Sometimes MLB Counts the Numbers Even When They Don’t Count
It’s not a riddle. It’s precisely what’s happening with the Mets-Marlins game that was suspended by rain and won’t be completed
Baseball is a funny sport with a lot of funny rules. Among the oddest, though, might be the guidelines around when a game is considered official, when the statistics count, and how those two things don’t always align with the amount of wins and losses in the sport.
Last Thursday’s game between the New York Mets and Miami Marlins was suspended due to rain shortly after the Marlins scored two runs to take a 2-1 lead in the top of the ninth inning. The original plan was to resume the game on Monday, a day before the playoffs started. But since the Marlins had clinched a playoff berth — and because the outcome of that game wouldn’t affect their postseason seeding — MLB determined that the game would not be resumed.

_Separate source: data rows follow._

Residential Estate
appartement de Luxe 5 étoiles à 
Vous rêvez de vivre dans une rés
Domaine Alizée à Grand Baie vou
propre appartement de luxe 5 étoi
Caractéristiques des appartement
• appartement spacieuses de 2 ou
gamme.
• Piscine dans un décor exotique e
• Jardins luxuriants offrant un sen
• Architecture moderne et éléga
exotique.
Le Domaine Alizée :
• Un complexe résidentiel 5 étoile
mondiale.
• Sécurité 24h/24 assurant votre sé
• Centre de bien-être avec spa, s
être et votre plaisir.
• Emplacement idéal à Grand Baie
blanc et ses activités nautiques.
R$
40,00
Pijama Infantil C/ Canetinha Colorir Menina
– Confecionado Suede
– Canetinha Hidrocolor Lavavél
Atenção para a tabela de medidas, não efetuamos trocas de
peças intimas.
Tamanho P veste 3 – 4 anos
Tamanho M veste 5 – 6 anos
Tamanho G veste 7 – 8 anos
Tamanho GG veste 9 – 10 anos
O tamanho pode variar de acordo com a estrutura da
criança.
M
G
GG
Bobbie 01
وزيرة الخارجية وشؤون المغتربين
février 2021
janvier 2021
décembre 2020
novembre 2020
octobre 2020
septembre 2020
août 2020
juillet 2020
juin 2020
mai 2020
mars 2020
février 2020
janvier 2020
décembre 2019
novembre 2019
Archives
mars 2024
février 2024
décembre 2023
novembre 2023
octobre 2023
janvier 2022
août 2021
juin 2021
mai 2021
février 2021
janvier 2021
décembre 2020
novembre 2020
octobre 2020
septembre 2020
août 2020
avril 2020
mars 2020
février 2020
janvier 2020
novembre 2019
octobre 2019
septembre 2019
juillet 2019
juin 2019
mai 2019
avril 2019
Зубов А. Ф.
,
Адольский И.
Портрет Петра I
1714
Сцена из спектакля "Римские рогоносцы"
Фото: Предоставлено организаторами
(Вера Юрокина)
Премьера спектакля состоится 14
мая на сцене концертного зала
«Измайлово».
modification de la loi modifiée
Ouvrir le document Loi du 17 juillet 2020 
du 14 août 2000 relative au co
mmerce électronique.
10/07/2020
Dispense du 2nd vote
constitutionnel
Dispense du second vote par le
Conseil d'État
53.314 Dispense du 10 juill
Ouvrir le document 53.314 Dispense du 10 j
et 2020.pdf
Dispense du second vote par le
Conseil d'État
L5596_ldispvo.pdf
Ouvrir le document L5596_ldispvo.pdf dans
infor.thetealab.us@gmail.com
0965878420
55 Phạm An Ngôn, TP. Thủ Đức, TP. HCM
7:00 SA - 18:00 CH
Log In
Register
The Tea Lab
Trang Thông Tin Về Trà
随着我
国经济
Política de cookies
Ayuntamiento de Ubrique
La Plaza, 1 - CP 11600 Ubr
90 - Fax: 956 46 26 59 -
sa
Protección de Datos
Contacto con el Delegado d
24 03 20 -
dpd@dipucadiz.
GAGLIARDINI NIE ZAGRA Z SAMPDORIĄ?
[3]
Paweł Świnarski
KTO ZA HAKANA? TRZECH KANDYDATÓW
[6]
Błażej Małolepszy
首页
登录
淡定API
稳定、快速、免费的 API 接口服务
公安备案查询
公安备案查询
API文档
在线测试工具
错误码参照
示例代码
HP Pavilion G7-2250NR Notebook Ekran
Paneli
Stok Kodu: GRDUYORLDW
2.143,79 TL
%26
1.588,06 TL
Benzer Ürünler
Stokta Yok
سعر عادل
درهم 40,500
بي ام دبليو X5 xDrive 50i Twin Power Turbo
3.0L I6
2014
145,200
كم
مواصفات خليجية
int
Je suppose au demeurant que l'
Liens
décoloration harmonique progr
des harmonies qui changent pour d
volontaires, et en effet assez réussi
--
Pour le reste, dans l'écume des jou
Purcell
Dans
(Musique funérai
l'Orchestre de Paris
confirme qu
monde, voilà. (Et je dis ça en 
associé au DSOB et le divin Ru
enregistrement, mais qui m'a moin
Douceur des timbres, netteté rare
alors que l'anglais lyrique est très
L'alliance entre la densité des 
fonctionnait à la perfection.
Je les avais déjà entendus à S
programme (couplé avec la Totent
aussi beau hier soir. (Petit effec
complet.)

You might think that would mean the Marlins won, as they were leading at the time of suspension. But MLB has a very specific rule — 7.02(b)(4) — for this very situation. Though we’re not sure what MLB’s official decision will be yet, the Mets are expected to be awarded the 1-0 victory because the score would revert back to the previous full inning of play.
And here’s the heart of baseball’s odd ways. All individual stats the Marlins players accumulated in the half-inning of play that could magically disappear still count in their season and career totals. Jazz Chisholm Jr. started the rally with an RBI double, and then scored on Yuli Gurriel’s single. Jon Berti followed with a single that extended his hitting streak to nine games. Some of those hits drove in runs that will never actually show up in the team totals, but the players get to keep them either way.
Again, that outcome hasn’t been officially announced by MLB yet. But if it does happen, it means that Mets reliever Grant Hartwig would likely get the victory (after teammate Anthony Kay was on the hook for the loss) with Marlins pitcher Andrew Nardi having it ripped away. It’s all very bizarre, counterintuitive and arbitrary . . . but, hey, that’s baseball.